= Exercise details =
Reproduce, exactly and in full, the lines from the one with "en 2026 grâce à glamho" through the one with "0983.573.166" in the data below; drop pictures.

(Page-level text extractions)
--------------------

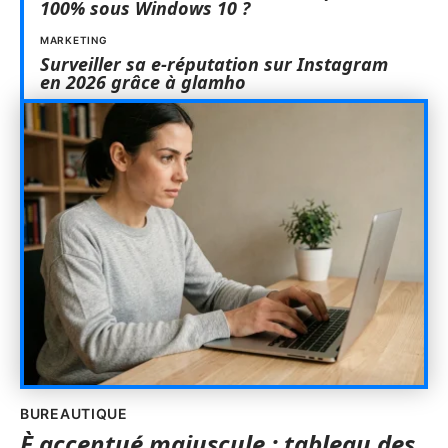
100% sous Windows 10 ?
MARKETING
Surveiller sa e-réputation sur Instagram
en 2026 grâce à glamho
BUREAUTIQUE
È accentué majuscule : tableau des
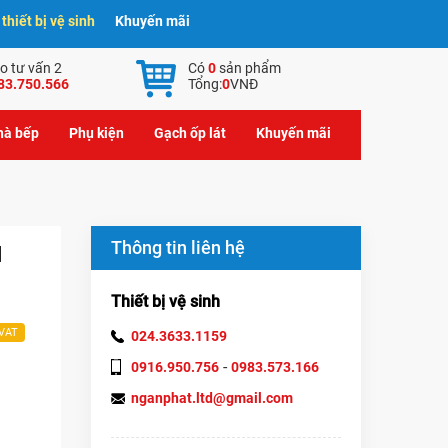
hiết bị vệ sinh
Khuyến mãi
o tư vấn 2
Có
0
sản phẩm
83.750.566
Tổng:
0
VNĐ
nhà bếp
Phụ kiện
Gạch ốp lát
Khuyến mãi
Thông tin liên hệ
M
Thiết bị vệ sinh
 VAT
024.3633.1159
-
0916.950.756
0983.573.166
nganphat.ltd@gmail.com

--------------------

= Response box =
en 2026 grâce à glamho
BUREAUTIQUE
È accentué majuscule : tableau des
hiết bị vệ sinh
Khuyến mãi
o tư vấn 2
Có
0
sản phẩm
83.750.566
Tổng:
0
VNĐ
nhà bếp
Phụ kiện
Gạch ốp lát
Khuyến mãi
Thông tin liên hệ
M
Thiết bị vệ sinh
 VAT
024.3633.1159
-
0916.950.756
0983.573.166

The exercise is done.